Pastor Center Arthur M. Blank family residences
Atlanta
Better project
Sent by Brasfield and Gorrie
Owner Pastor Center
Lead design firm Jew Trammer Rule + Rubio
Gc/cm Brasfield and Gorrie
Structural engineer Stanley D. Lindsey and Associates
Civil engineer Kimley-Horn & Associates
MEP engineer SHUMAT MECHANICAL
From work Brent Scarbrough & Co.
Dollar $ 105 million dollars center Arthur M. Blank Family Residences expands the current capacity of the center, adding a 16 -story residential tower. The 348,000 square meters of housing, 165 units, provides facilities to families to help offer the best possible result for patients who go through the recovery and rehabilitation that change their lives.
The first floor includes detailed space along with the meeting rooms and huddle rooms, a recreation room and a fitness room. The 15th floor has additional meeting rooms, a resident club room, a library and terraces that are overlooked by Buckhead and Atlanta Skylines. The project also includes a parking lot of 231 spaces.
The building includes a complex structural curved ceiling element, along with the window wall, the window wall and the metal panel facade. The outer spaces include a half -acre therapy garden with hike paths, grills and a fountain to provide an outdoor retirement area.

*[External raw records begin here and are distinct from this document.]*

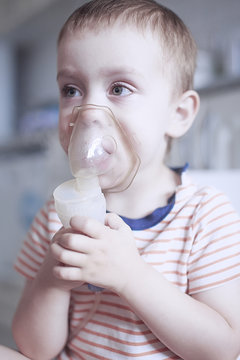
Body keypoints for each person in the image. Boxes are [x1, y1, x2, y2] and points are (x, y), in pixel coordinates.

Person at [12, 0, 240, 359]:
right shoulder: (56, 217)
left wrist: (131, 276)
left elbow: (223, 350)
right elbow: (34, 350)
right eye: (71, 89)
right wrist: (51, 280)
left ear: (178, 114)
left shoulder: (204, 216)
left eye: (119, 88)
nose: (87, 113)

Although the building is mainly used for families of housing patients, the building also has additional space for patients with spinal cord injuries. All the units needed to fulfill the standards of wheelchair chairs at the shepherd center, which go beyond and differ from the ADA requirements. The examples of these specific units modifications include ravaged showers in each unit; Grab bars in each shower and each toilet; Pocket doors with paddlenels instead of swollen doors; Wider doors; The sinks of the kitchen and the bathroom; And the comfort sales points were 4-in. higher than typical to require less scope.

Rick Holliday photo
While excavating, the crews discovered the foundations of an earlier structure that had been buried and not reported by the place surveys, which included multiple areas of buried garbage and inadequate soils. Faced with a two -week delay, Brasfield and Gorrie readed their autonomous concrete structure to overcome the impacts of the calendar.
The prefabricated erection was almost a month when a quality control inspection on the prefabricava plant raised worries. After Brasfield and Gorrie were notified about the problem, plans were made to eliminate the 63 pieces of prefabrication that had already been installed and then replaced by renovation panels. The project team, including the owner and design team, set a plan to safely eliminate the prefabrication, start production for replacement pieces and create a calendar to minimize lost time.

Rick Holliday photo
There were also problems with the construction of the structural roof of the building. The team contacted numerous companies to help engine a solution. The result was a scaffolding system that was suspended on the 16th floor to provide contractors for safe access for roof construction.
The team also had to consider several potential security concerns, including the proximity of the project to the residential neighborhoods; the inability to close the sidewalks adjoining the building of Peachtree Road; erection of the prefabricated facade; and the complex elements of the roof restrained of the structural steel that would be covered in metal panels. The team offered training opportunities, such as swing training training, to ensure that all subcontractors working at work were properly trained for any high -risk tasks.
The team delivered the 22 -month project before the calendar and $ 4 million below the budget without registered incidents in Osha and without lost accidents.